To give yourself the best chance of getting the funding and then successfully acquiring and integrating a purchase, you need to do at least the following before you are ready to buy another practice:
1. There must be a bigger plan. The “plan” is not just the agency purchase. There must be a strategic purpose which makes sense commercially.
2. Due Diligence. You must have realistically assessed the book, and the business, to determine what the real quality is, together with the financial performance of the business and any governance, management or contractual issues that might be lingering. Most importantly, you have to assess the quality of previously provided advice and understand what your exposure as the new owner may be.
3. A realistic skills assessment. Every adviser is a great business manager, right? Right? A realistic assessment of what skills and knowledge will be required to make this work, and what the plan is to address any skills or knowledge shortcomings needs to be done. “Pollyanna” thinking just doesn’t cut it anymore.

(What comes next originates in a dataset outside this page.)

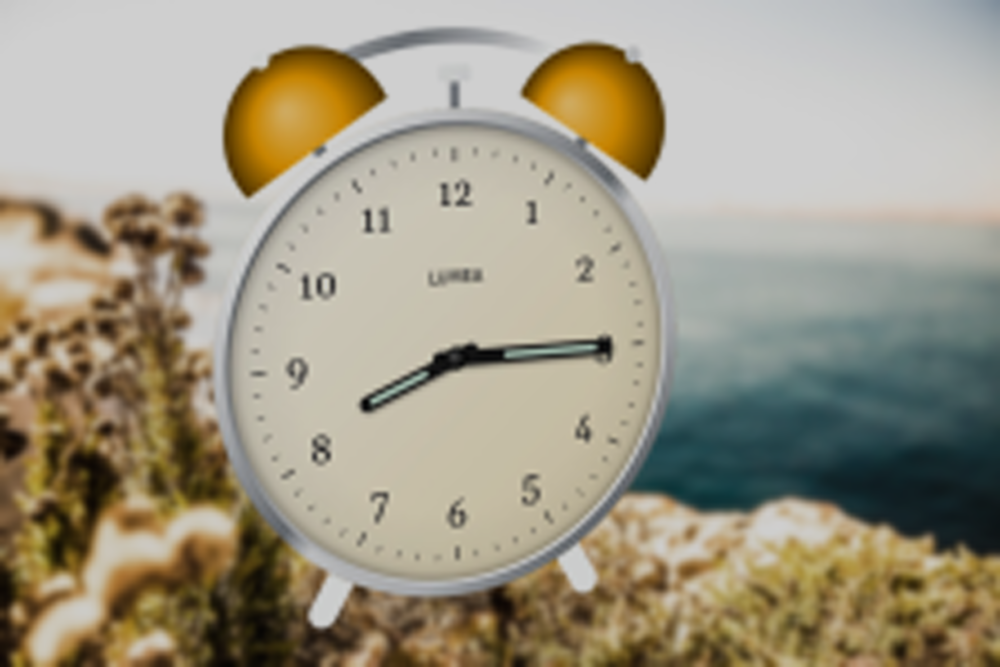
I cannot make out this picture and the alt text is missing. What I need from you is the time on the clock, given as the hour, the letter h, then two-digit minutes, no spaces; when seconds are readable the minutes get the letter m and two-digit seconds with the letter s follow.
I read 8h15
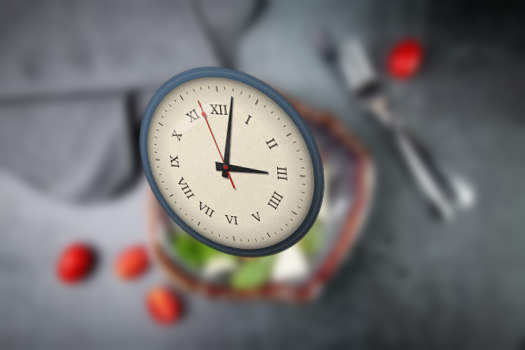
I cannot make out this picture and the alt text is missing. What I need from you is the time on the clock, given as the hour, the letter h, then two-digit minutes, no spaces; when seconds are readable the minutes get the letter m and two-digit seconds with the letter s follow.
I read 3h01m57s
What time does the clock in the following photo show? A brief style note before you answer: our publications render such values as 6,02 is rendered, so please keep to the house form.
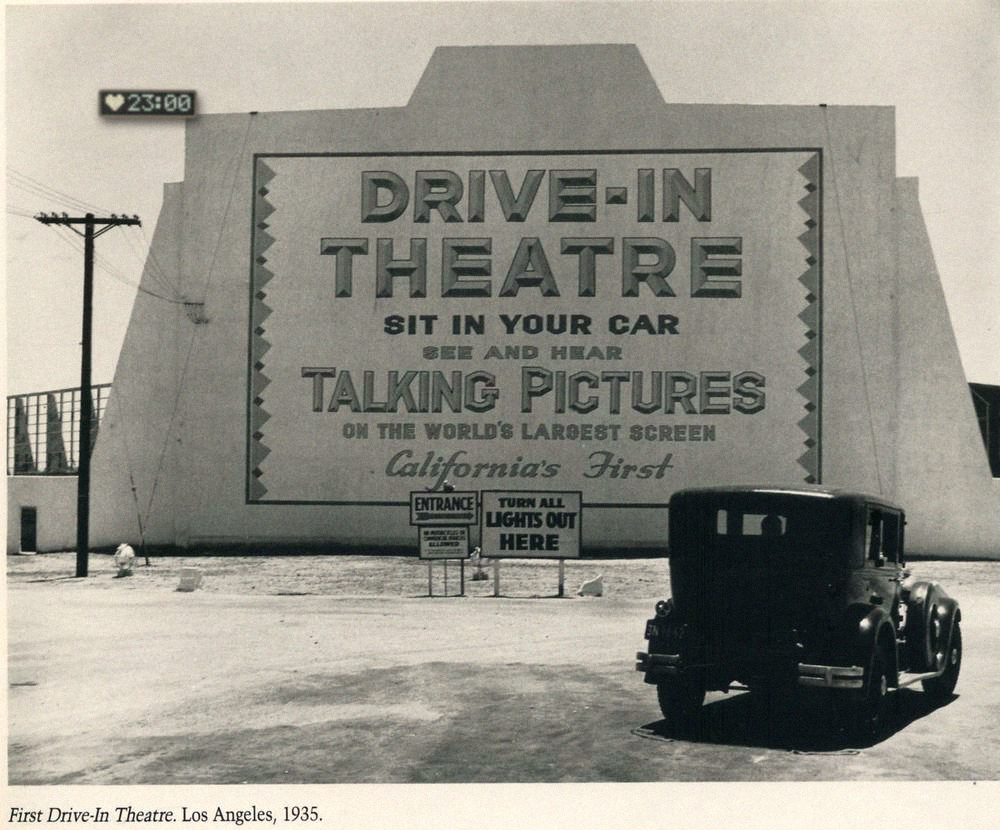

4. How are you going to integrate? Getting all the client data together so you have efficient communications; having a communication plan; ensuring all suppliers/institutions are onboard; working out what will happen with staffing, branding, systems….there is a lot to think through if a takeover is going to be successful. This is where The Plan does need to get quite detailed.
5. The structure of the deal. Rarely is it actually as simple as “I will hand over $x on a particular day” anymore. Allowing for successful integration and retention of clients and expecting both sides to accept some of the responsibility and risk in making that happen should be factored in. So too should specific responsibilities for prior advice and potential liabilities.
In addition, financiers will be interested in:
- whether professional (external) valuations have been sought
- financial modelling which is realistic having been done
- the degree of vendor flexibility and involvement in the transfer
Most purchases these days involve some serious money, and some serious risk. For the smart professional growing a great practice acquisition remains a good strategy – provided it is done thoughtfully and makes strategic sense.